— Start of RECORDS —

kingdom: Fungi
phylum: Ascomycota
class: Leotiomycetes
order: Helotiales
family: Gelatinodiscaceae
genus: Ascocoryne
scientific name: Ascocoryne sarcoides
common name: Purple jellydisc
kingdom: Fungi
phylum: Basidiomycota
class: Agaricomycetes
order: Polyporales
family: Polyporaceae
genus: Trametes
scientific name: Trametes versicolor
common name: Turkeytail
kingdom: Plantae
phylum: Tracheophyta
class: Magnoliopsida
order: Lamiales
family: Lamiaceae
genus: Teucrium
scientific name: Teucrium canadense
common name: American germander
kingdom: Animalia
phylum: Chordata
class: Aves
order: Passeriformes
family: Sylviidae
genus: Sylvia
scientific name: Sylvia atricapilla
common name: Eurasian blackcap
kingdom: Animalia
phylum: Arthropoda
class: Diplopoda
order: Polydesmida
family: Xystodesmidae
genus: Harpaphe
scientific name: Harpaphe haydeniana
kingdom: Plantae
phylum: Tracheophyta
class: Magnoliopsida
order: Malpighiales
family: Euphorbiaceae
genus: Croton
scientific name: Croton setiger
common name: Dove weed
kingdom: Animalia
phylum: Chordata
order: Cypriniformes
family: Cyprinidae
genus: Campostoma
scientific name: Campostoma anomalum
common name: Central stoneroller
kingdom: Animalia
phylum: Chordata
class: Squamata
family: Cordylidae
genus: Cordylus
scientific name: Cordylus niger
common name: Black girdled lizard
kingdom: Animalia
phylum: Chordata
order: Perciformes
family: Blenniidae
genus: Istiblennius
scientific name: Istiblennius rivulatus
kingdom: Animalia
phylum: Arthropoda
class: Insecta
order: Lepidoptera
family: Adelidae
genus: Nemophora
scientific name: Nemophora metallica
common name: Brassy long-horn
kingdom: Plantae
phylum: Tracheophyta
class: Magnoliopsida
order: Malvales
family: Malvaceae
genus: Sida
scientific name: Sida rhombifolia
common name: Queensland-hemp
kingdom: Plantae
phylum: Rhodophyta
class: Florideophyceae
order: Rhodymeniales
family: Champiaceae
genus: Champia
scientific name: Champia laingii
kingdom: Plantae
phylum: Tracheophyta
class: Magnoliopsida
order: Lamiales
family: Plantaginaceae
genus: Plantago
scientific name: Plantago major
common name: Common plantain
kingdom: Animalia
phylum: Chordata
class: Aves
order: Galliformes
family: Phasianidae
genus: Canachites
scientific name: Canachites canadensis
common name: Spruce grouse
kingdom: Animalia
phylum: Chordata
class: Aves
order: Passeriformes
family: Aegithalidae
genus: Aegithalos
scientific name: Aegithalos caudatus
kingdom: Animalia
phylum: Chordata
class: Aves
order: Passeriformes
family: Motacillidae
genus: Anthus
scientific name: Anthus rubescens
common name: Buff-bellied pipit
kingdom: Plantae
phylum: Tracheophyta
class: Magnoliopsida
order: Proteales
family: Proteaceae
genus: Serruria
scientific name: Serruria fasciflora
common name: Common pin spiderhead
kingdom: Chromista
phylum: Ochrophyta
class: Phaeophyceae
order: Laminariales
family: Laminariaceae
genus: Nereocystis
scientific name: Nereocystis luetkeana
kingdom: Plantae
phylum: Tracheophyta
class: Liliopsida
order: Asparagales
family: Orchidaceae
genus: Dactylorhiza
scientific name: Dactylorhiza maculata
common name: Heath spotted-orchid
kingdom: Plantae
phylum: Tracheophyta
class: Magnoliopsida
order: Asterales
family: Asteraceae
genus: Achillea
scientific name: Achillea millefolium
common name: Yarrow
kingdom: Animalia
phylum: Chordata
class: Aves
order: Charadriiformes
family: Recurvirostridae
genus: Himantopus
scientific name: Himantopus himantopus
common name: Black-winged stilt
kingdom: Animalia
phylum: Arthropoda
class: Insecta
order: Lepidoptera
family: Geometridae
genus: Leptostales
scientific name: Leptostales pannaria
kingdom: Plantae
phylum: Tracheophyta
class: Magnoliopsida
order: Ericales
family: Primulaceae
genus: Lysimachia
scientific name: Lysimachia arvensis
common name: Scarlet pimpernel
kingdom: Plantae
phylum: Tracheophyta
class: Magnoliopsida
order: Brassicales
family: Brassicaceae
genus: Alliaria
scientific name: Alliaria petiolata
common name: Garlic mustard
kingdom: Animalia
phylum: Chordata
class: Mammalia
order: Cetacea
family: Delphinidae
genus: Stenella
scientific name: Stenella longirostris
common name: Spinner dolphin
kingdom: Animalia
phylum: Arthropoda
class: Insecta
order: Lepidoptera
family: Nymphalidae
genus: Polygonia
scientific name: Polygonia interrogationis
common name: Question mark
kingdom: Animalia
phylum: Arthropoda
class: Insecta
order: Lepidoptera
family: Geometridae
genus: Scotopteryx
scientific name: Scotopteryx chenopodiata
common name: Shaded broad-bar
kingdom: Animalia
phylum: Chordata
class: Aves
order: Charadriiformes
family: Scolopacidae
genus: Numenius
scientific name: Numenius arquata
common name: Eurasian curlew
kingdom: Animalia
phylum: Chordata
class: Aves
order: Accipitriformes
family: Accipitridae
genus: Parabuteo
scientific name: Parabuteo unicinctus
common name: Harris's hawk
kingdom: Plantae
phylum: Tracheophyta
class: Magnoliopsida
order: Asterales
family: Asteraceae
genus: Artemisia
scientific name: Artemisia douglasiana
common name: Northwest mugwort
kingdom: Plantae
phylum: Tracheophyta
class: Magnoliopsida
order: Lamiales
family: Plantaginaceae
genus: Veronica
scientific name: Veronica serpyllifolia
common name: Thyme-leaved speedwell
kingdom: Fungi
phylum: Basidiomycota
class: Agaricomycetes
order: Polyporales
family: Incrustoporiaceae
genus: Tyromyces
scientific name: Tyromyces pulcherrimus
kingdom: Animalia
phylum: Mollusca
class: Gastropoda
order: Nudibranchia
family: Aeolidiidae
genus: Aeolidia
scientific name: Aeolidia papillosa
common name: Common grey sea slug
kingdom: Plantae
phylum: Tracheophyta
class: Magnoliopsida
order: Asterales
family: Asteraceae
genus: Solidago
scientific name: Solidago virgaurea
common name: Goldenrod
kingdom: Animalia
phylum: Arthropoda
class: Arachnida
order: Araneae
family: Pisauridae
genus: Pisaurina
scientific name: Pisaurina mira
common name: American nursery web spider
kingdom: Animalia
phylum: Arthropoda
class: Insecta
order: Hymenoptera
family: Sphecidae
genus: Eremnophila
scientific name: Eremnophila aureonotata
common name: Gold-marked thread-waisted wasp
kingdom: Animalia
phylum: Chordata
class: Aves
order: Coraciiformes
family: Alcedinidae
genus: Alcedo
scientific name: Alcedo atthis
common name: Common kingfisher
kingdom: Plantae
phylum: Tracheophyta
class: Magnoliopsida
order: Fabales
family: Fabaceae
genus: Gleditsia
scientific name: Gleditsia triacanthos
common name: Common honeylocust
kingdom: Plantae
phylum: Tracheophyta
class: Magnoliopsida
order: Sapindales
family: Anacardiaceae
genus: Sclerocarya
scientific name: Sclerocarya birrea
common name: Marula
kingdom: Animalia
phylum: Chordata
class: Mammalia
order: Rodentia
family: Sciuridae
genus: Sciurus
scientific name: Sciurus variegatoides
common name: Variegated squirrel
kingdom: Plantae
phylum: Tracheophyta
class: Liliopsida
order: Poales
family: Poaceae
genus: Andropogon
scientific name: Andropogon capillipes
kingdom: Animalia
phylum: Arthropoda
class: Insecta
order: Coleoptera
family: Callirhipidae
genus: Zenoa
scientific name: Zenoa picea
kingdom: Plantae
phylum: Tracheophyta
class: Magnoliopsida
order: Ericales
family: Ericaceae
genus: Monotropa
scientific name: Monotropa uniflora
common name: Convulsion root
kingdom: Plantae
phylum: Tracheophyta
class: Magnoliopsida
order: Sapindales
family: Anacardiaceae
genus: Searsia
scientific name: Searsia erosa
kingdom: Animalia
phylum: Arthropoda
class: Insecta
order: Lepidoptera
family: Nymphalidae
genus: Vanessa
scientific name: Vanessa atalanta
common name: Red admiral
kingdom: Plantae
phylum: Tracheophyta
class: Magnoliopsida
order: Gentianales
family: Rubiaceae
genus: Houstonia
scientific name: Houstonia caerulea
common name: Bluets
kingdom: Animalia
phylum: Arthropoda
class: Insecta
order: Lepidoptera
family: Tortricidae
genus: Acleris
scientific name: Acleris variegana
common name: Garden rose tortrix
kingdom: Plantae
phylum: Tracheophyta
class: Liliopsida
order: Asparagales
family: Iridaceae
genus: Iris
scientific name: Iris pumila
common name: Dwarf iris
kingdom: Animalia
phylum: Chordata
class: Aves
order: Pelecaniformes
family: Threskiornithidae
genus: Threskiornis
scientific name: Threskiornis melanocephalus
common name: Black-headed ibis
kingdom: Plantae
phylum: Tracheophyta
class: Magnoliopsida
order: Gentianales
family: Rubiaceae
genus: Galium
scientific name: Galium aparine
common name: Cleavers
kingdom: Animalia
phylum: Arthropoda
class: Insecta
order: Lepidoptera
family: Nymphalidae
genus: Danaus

— End of RECORDS —

**WHAT IS REQUIRED**
Repeat the lines above word for word, starting at the line with "family: Sylviidae" and ending with the line with "scientific name: Sida rhombifolia", including both.

**RESULT OF THIS TASK**
family: Sylviidae
genus: Sylvia
scientific name: Sylvia atricapilla
common name: Eurasian blackcap
kingdom: Animalia
phylum: Arthropoda
class: Diplopoda
order: Polydesmida
family: Xystodesmidae
genus: Harpaphe
scientific name: Harpaphe haydeniana
kingdom: Plantae
phylum: Tracheophyta
class: Magnoliopsida
order: Malpighiales
family: Euphorbiaceae
genus: Croton
scientific name: Croton setiger
common name: Dove weed
kingdom: Animalia
phylum: Chordata
order: Cypriniformes
family: Cyprinidae
genus: Campostoma
scientific name: Campostoma anomalum
common name: Central stoneroller
kingdom: Animalia
phylum: Chordata
class: Squamata
family: Cordylidae
genus: Cordylus
scientific name: Cordylus niger
common name: Black girdled lizard
kingdom: Animalia
phylum: Chordata
order: Perciformes
family: Blenniidae
genus: Istiblennius
scientific name: Istiblennius rivulatus
kingdom: Animalia
phylum: Arthropoda
class: Insecta
order: Lepidoptera
family: Adelidae
genus: Nemophora
scientific name: Nemophora metallica
common name: Brassy long-horn
kingdom: Plantae
phylum: Tracheophyta
class: Magnoliopsida
order: Malvales
family: Malvaceae
genus: Sida
scientific name: Sida rhombifolia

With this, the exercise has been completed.